Chris,> I'm not sure what you mean: do you have a pointer to these, or do you
> have an array of pointers? Do you know the size of the elements? The
> compiler can't lay out a structure or array without knowing the size
> (not just the alignment) of the elements.
I can think of three cases that are important to my research, detailed
below. [1] is solved by global variable alignment; [2] is hacked and
working, through type-alignment---not storage-location
alignment---would make it easier; [3] is unsolved, and we use a
sub-optimal work-around.
One could summarize all three cases succinctly with a simple question:
should alignment be an aspect of a storage location, or of a type? In
llvm, it appears to be an aspect of a storage location. But I think
it should be an aspect of the type.
(Case 1) There is some set of values V that we wish to transfer from
one thread to another. The size and types of V can only be known at
compile time. We want to create a corresponding type struct.V to
carry those values. In our situation, several threads will be writing
to its own structure simultaneously. By aligning the structures to
cacheline boundaries, we can ensure that no two of these structures
occupy the same cacheline, and so no two threads are competing for
that cacheline.
As you noted, this case can be handled by setting an alignment on a
global variable.

=== Provided information ===
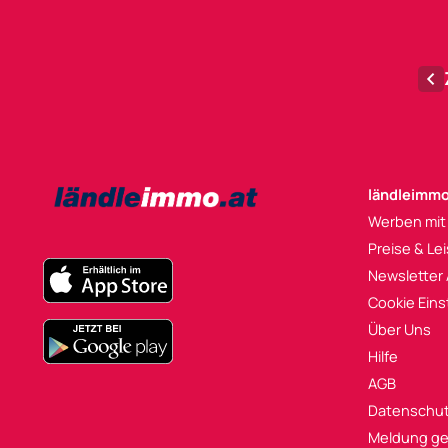
ländleimmo
Werben mit
Preise & Le
Newsletter
Cookie Eins
Über Uns
Hilfe
AGB
Datenschu
Meldung ge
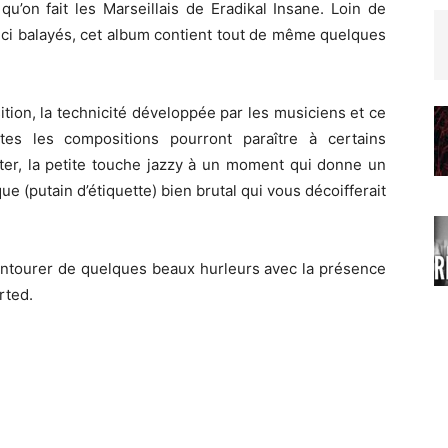
qu’on fait les Marseillais de Eradikal Insane. Loin de
 ici balayés, cet album contient tout de même quelques
ition, la technicité développée par les musiciens et ce
tes les compositions pourront paraître à certains
oter, la petite touche jazzy à un moment qui donne un
e (putain d’étiquette) bien brutal qui vous décoifferait
entourer de quelques beaux hurleurs avec la présence
rted.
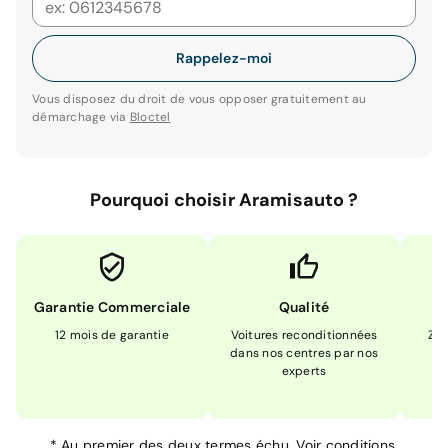
Rappelez-moi
Vous disposez du droit de vous opposer gratuitement au
démarchage via
Bloctel
Pourquoi choisir Aramisauto ?
Garantie Commerciale
Qualité
12 mois de garantie
Voitures reconditionnées
Zér
dans nos centres par nos
m
experts
*
Au premier des deux termes échu.
Voir conditions.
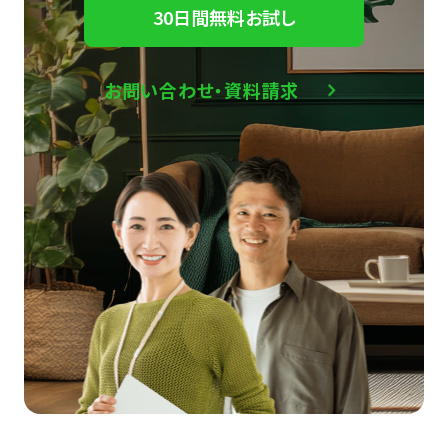
30日間無料お試し
お問い合わせ・資料請求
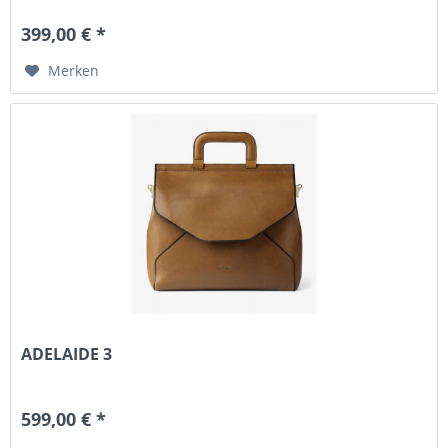
399,00 € *
Merken
ADELAIDE 3
599,00 € *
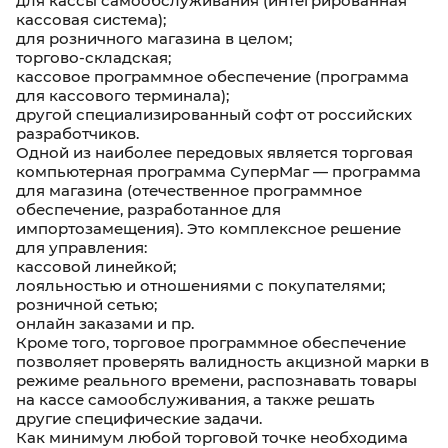
для кассы самообслуживания (интегрированная
кассовая система);
для розничного магазина в целом;
торгово-складская;
кассовое программное обеспечение (программа
для кассового терминала);
другой специализированный софт от российских
разработчиков.
Одной из наиболее передовых является торговая
компьютерная программа СуперМаг — программа
для магазина (отечественное программное
обеспечение, разработанное для
импортозамещения). Это комплексное решение
для управления:
кассовой линейкой;
лояльностью и отношениями с покупателями;
розничной сетью;
онлайн заказами и пр.
Кроме того, торговое программное обеспечение
позволяет проверять валидность акцизной марки в
режиме реального времени, распознавать товары
на кассе самообслуживания, а также решать
другие специфические задачи.
Как минимум любой торговой точке необходима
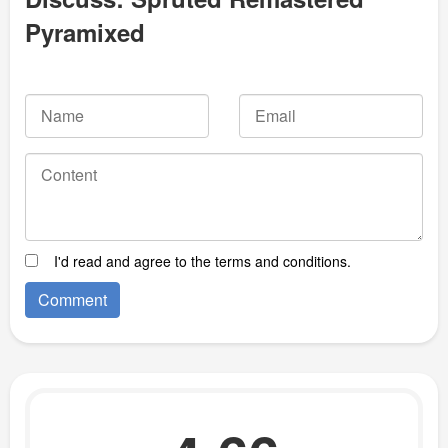
Pyramixed
I'd read and agree to the terms and conditions.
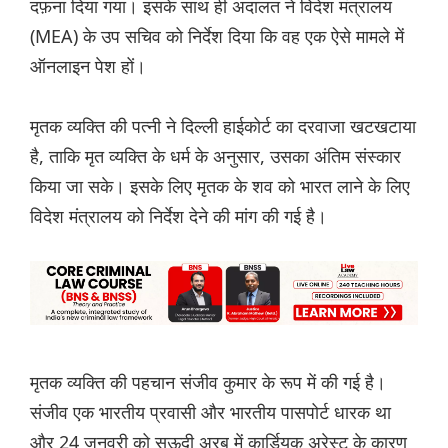
दफ़ना दिया गया। इसके साथ ही अदालत ने विदेश मंत्रालय
(MEA) के उप सचिव को निर्देश दिया कि वह एक ऐसे मामले में
ऑनलाइन पेश हों।
मृतक व्यक्ति की पत्नी ने दिल्ली हाईकोर्ट का दरवाजा खटखटाया
है, ताकि मृत व्यक्ति के धर्म के अनुसार, उसका अंतिम संस्कार
किया जा सके। इसके लिए मृतक के शव को भारत लाने के लिए
विदेश मंत्रालय को निर्देश देने की मांग की गई है।
मृतक व्यक्ति की पहचान संजीव कुमार के रूप में की गई है।
संजीव एक भारतीय प्रवासी और भारतीय पासपोर्ट धारक था
और 24 जनवरी को सऊदी अरब में कार्डियक अरेस्ट के कारण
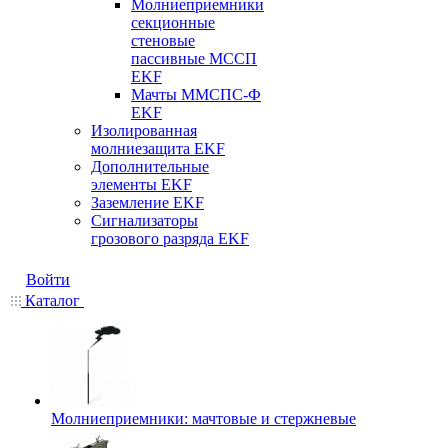
Молниеприемники
секционные
стеновые
пассивные МССП
EKF
Мачты ММСПС-Ф
EKF
Изолированная
молниезащита EKF
Дополнительные
элементы EKF
Заземление EKF
Сигнализаторы
грозового разряда EKF
Войти
Каталог
Молниеприемники: мачтовые и стержневые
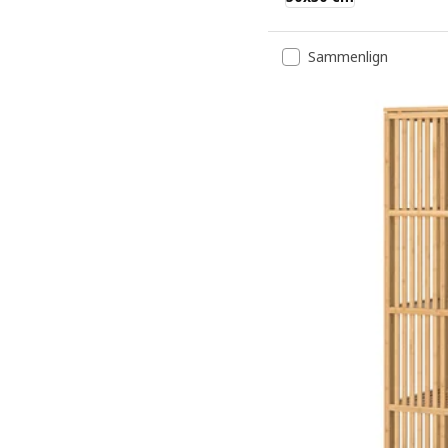
Sammenlign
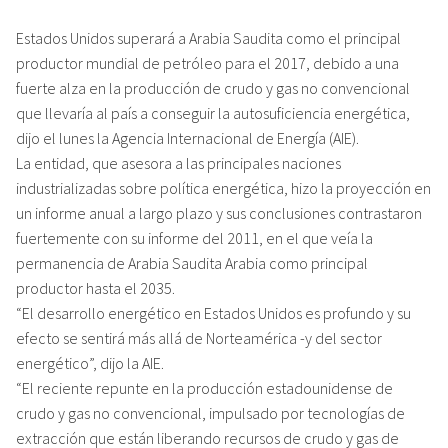
Estados Unidos superará a Arabia Saudita como el principal
productor mundial de petróleo para el 2017, debido a una
fuerte alza en la producción de crudo y gas no convencional
que llevaría al país a conseguir la autosuficiencia energética,
dijo el lunes la Agencia Internacional de Energía (AIE).
La entidad, que asesora a las principales naciones
industrializadas sobre política energética, hizo la proyección en
un informe anual a largo plazo y sus conclusiones contrastaron
fuertemente con su informe del 2011, en el que veía la
permanencia de Arabia Saudita Arabia como principal
productor hasta el 2035.
“El desarrollo energético en Estados Unidos es profundo y su
efecto se sentirá más allá de Norteamérica -y del sector
energético”, dijo la AIE.
“El reciente repunte en la producción estadounidense de
crudo y gas no convencional, impulsado por tecnologías de
extracción que están liberando recursos de crudo y gas de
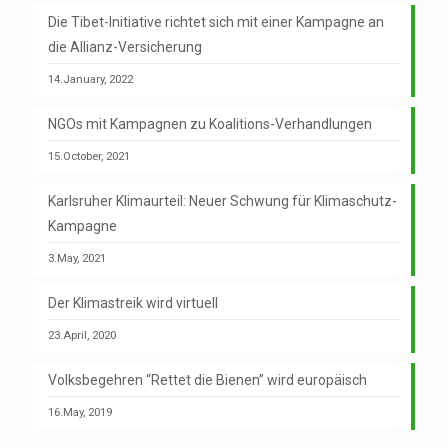
Die Tibet-Initiative richtet sich mit einer Kampagne an
die Allianz-Versicherung
14.January, 2022
NGOs mit Kampagnen zu Koalitions-Verhandlungen
15.October, 2021
Karlsruher Klimaurteil: Neuer Schwung für Klimaschutz-
Kampagne
3.May, 2021
Der Klimastreik wird virtuell
23.April, 2020
Volksbegehren “Rettet die Bienen” wird europäisch
16.May, 2019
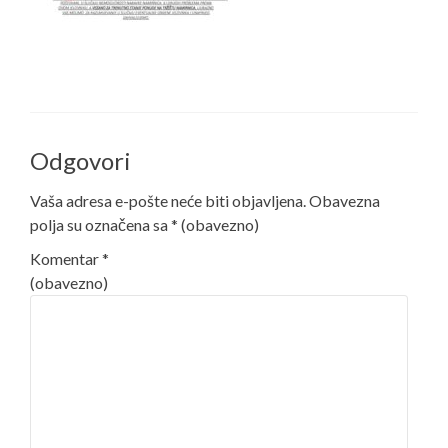
Odgovori
Vaša adresa e-pošte neće biti objavljena.
Obavezna
polja su označena sa
* (obavezno)
Komentar
*
(obavezno)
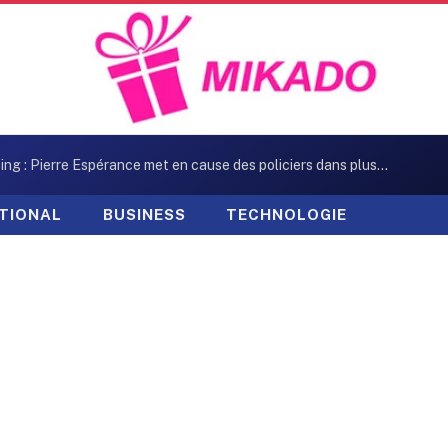
Kidnapping : Pierre Espérance met en cause des policiers dans plusieurs enlèvements
TIONAL
BUSINESS
TECHNOLOGIE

=== To do ===
(1) According to the alignment post, what does alignment appear to be an aspect of in LLVM?
(2) Retype the part of the alignment post starting with "(Case 1) There" and going on through "that cacheline.".
Work only from the alignment post.

=== Answers for the tasks ===
(1) A storage location.

(2)
(Case 1) There is some set of values V that we wish to transfer from
one thread to another. The size and types of V can only be known at
compile time. We want to create a corresponding type struct.V to
carry those values. In our situation, several threads will be writing
to its own structure simultaneously. By aligning the structures to
cacheline boundaries, we can ensure that no two of these structures
occupy the same cacheline, and so no two threads are competing for
that cacheline.